Properties of impermeable sintered test specimens

characteristics example 1 example 2 example 3 example 4 sintering temperature in ° C 800 3 to 6 830 750 sintering time in h 3 850 1 to 3 1 to 6 linear shrinkage by burning based on raw molding in% 12.2 11.3 12.0 12.4 volume% in theoretical weight about 93 about 95 about 96 about 97 bending strength in MPa 141 146 128 126 number of measured values 19 Dec 15 Dec 6 16 standard deviation in MPa 19.5 7.6 10.8 9.1 (50 ... 400 ° C) at 10-6 _K -1 13.1 13.2 13.3 12.0 dielectric loss factor tg δ (at 1 MHz) in IO ⁴ 9.8 10.5 13 9.2 specific electrical resistivity p, v Ω. m at 200 ° C at 10 « 9.0 2.8 2,0 3.0 at 400 ° C in ΙΟ® 1.7 1.6 1.1 1.5 at 500 ° C in ΙΟ * ⁴ 2.4 1,2 0.9 1.1 maximum threshold temperature test specimens in ° C 570 570 570 570

I will invent the subject

Claims (2)

Glass and quartz ceramic mass with an additive of 0,5 to 4% by weight of aluminum fluoride and optionally with the addition of known molding aids for the production of pourable, impermeable sintered bodies by non-reactive sintering at temperatures below 1000 ° C, characterized in that and electrical properties analogous to steatites, the proportion optionally ground to a quartz-rich raw material is 39 to 64% by weight and the proportion of comminuted glass is 35 to 60% by weight, the quartz-rich raw material consisting of 97 to 100 wt.% SiO ₂ and a residue consisting of Al 2 O 3, FeaCh, alkali oxides, alkaline earth carbonates and water-soluble salts, and the ground glass consists of 65.0 to 77.0 mol%; S1O2 3.0 to 5.0 mol.
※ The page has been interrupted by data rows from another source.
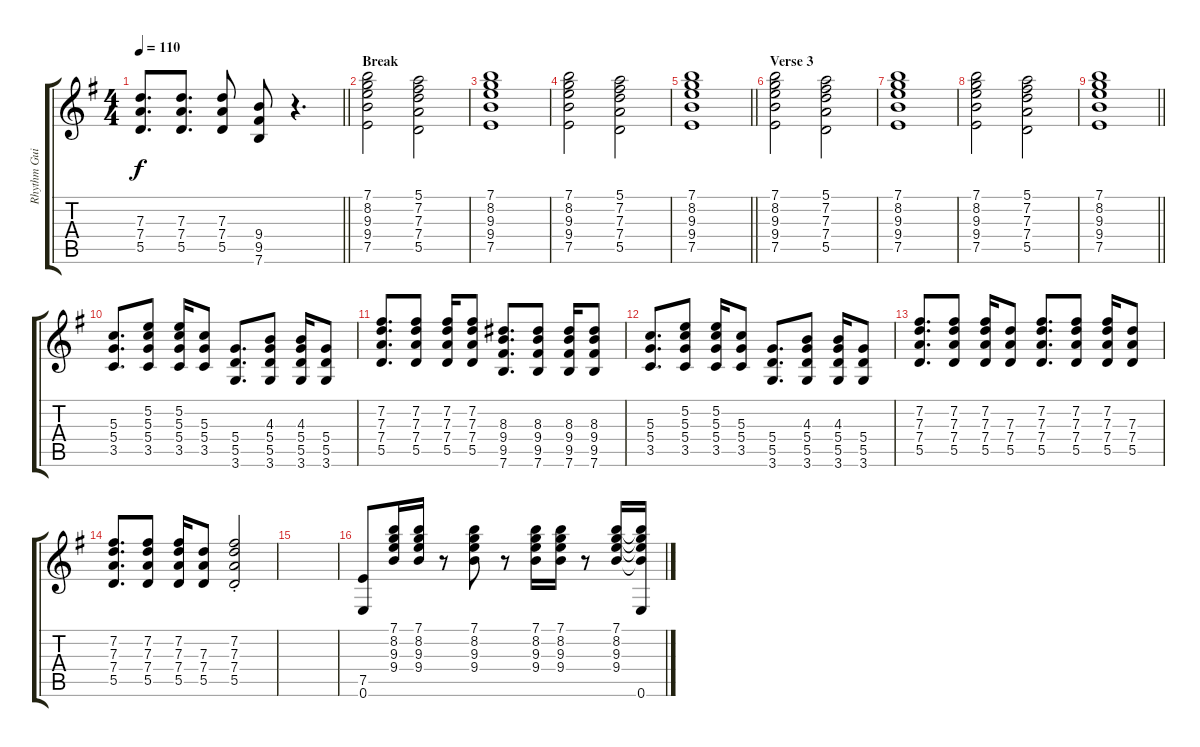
\track ("Rhythm Guitar" "Rhythm Gui") {instrument overdrivenguitar}
\staff {score tabs}
\tuning (E4 B3 G3 D3 A2 E2) {hide}
\ts (4 4)
\tempo 110
\clef g2
\barLineRight lightlight
\ks g
(7.3 7.4 5.5).8{d dy f} (7.3 7.4 5.5).8{d} (7.3 7.4 5.5).8 (9.4 9.5 7.6).8 r.4{d} |
\section ("" "Break")
(7.1 8.2 9.3 9.4 7.5).2{instrument electricguitarclean} (5.1 7.2 7.3 7.4 5.5).2 |
(7.1 8.2 9.3 9.4 7.5).1 |
(7.1 8.2 9.3 9.4 7.5).2 (5.1 7.2 7.3 7.4 5.5).2 |
\barLineRight lightlight
(7.1 8.2 9.3 9.4 7.5).1 |
\section ("" "Verse 3")
(7.1 8.2 9.3 9.4 7.5).2 (5.1 7.2 7.3 7.4 5.5).2 |
(7.1 8.2 9.3 9.4 7.5).1 |
(7.1 8.2 9.3 9.4 7.5).2 (5.1 7.2 7.3 7.4 5.5).2 |
\barLineRight lightlight
(7.1 8.2 9.3 9.4 7.5).1 |
(5.3 5.4 3.5).8{d} (5.2 5.3 5.4 3.5).8 (5.2 5.3 5.4 3.5).16 (5.3 5.4 3.5).8 (5.4 5.5 3.6).8{d} (4.3 5.4 5.5 3.6).8 (4.3 5.4 5.5 3.6).16 (5.4 5.5 3.6).8 |
(7.2 7.3 7.4 5.5).8{d} (7.2 7.3 7.4 5.5).8 (7.2 7.3 7.4 5.5).16 (7.2 7.3 7.4 5.5).8 (8.3 9.4 9.5 7.6).8{d} (8.3 9.4 9.5 7.6).8 (8.3 9.4 9.5 7.6).16 (8.3 9.4 9.5 7.6).8 |
(5.3 5.4 3.5).8{d} (5.2 5.3 5.4 3.5).8 (5.2 5.3 5.4 3.5).16 (5.3 5.4 3.5).8 (5.4 5.5 3.6).8{d} (4.3 5.4 5.5 3.6).8 (4.3 5.4 5.5 3.6).16 (5.4 5.5 3.6).8 |
(7.2 7.3 7.4 5.5).8{d} (7.2 7.3 7.4 5.5).8 (7.2 7.3 7.4 5.5).16 (7.3 7.4 5.5).8 (7.2 7.3 7.4 5.5).8{d} (7.2 7.3 7.4 5.5).8 (7.2 7.3 7.4 5.5).16 (7.3 7.4 5.5).8 |
(7.2 7.3 7.4 5.5).8{d} (7.2 7.3 7.4 5.5).8 (7.2 7.3 7.4 5.5).16 (7.3 7.4 5.5).8 (7.2 7.3{st} 7.4{st} 5.5{st}).2 |
|
(7.5 0.6).8{instrument overdrivenguitar} (7.1 8.2 9.3 9.4).16 (7.1 8.2 9.3 9.4).16 r.8 (7.1 8.2 9.3 9.4).8 r.8 (7.1 8.2 9.3 9.4).16 (7.1 8.2 9.3 9.4).16 r.8 (7.1 8.2 9.3 9.4).16 (7.1{t} 8.2{t} 9.3{t} 9.4{t} 0.6).16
Al2O3 11.0 to 16.0 mol%. At ₂ O and K2O 1.5 to 5.0% by mol. BaO 2.5 to 7.0 mol. , MgO / CaO / SrO and a residue consisting of 22O3 and exhibiting the following physical properties T _S is 700 to 850 ° C tl MQ. m 280 to 350 ° C tg δ (at 1 MHz) 10 to 35. 10> or (50 ... 400 ° C) 8 to 10.10 ° - K <and a grain fraction of 0,5 μπι up to 15 μΐη 60 to 91% by mass, and from 0,5 μ-rn up to 1,9 μνα 15 to 33% by weight, meaning: T _SORT temperature at which the glass has a certain viscosity, thickness ΜΩπί temperature at which the specific electrical resistance is just 100 ΜΩ. cm, or more recently 1 inch. m, tgS dielectric loss factor at 20 ° C, at the specified frequency of 1 MHz, «(50 ... 400 ^Q C) linear thermal expansion coefficient at temperature interval 50-400 ° C.